In Life It’s Not Where You Go, But Who You Travel With
I recently returned from a five day trip to Tucson where I attended my niece’s wedding. My family and I had a good time – we laughed, danced, ate, drank, and caught up with one another’s lives. I travel with more confidence now. This trip was easier than others because I was with my family most of the time i.e., there was familiarity and structure to my days. Nor did I stay at a hotel.
Traveling alone is hard for me. I can’t say I enjoy doing it, I just know that I can. It is critical for my sanity and unfolding life to know I can do anything and everything on my own – that way I am not trapped or limited. I also know who to call when I don’t know how to do something. I don’t know if I will ever savor the experience of planning a trip alone, but I am grateful that my world has expanded to its current dimensions that includes traveling.

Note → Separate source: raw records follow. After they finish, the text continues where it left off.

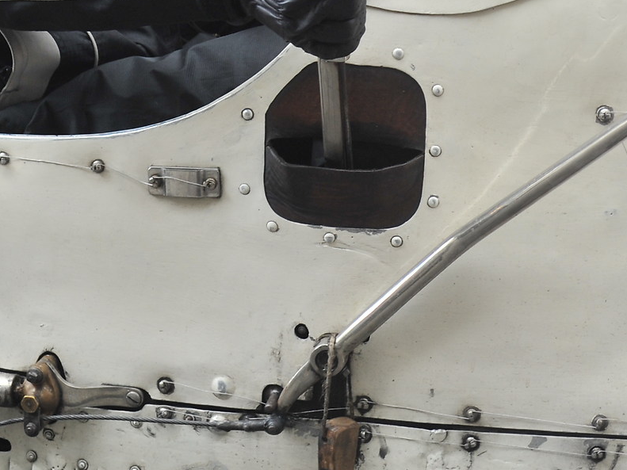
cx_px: 328
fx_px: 1847
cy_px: -147
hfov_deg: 19.3
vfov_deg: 13.9
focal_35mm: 102
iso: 400
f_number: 5.6
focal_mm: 35
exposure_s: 1/320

I miss Roy when I am at airports … I watch other couples and am pulled back into 23 years of memories. I remember our extensive travels: memories of holding hands when each flight took off and landed, sipping champagne, and watching each others’ carry on bags when a bathroom break was required. I miss planning trips with Roy, traveling together, and feeling his warm body next to mine in unfamiliar hotel beds. I just miss him. Period. However, now I get the aisle seat on flights … One tiny pleasure that I can admit to on my blog.

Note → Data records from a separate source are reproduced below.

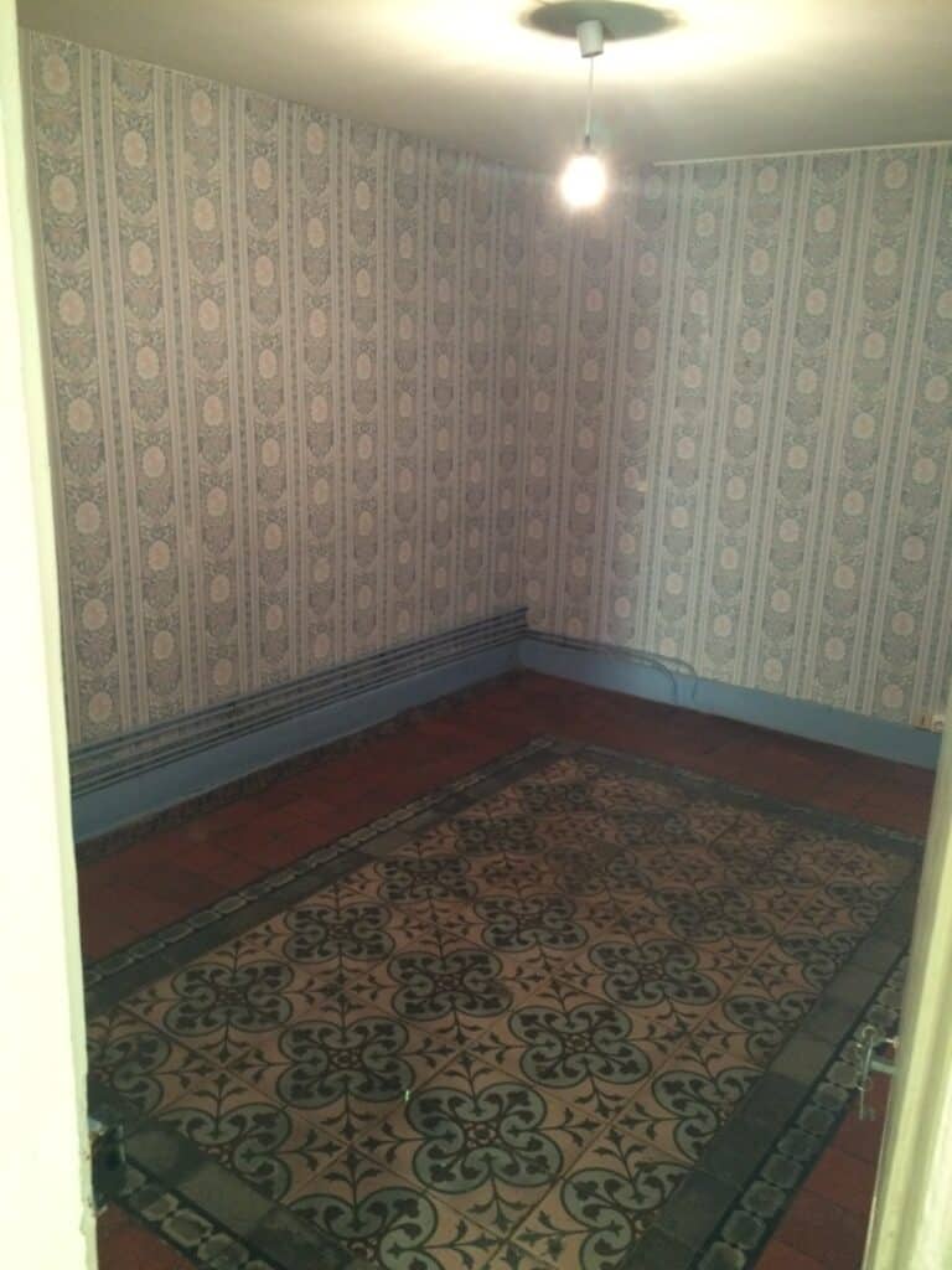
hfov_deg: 48.2
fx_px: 1063
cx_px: 476
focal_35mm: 29
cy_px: 635
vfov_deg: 61.7
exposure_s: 1/33
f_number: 2.2
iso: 250
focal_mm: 4.15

The journey to today has required the simultaneous embracing of fear and being committed to healing from this tragedy. I am still catching up emotionally with the new landscape of my life … I cognitively and realistically understand all that has transpired, but feel my emotional intelligence is continuing to unfold. I still wonder what would Roy do in particular situations. I suspect I will always wonder because I have internalized him into my inner world … I argue and agree with my inner Roy on a regular basis. I love having him there … Wherever “there” is .. My mind, my psyche, my soul? This is part of the grieving process – to detach from our loved one’s physical presence while internalizing them into our inner world. It took me a long time to do this. I feel that I have successfully made the separation and yet feel joined with Roy in a new and different way. And as I said I miss him everyday. This is the complexity of death and loss – we who are still here need to choose life in order to heal which entails saying goodbye to what we knew. It is hard yet doable.
I especially like how you described detaching from a loved ones physical presence to internalizing them into our inner world,. It is thought-provoking and insightful.
It not a journey we choose, but seemingly are chosen for. I wonder why.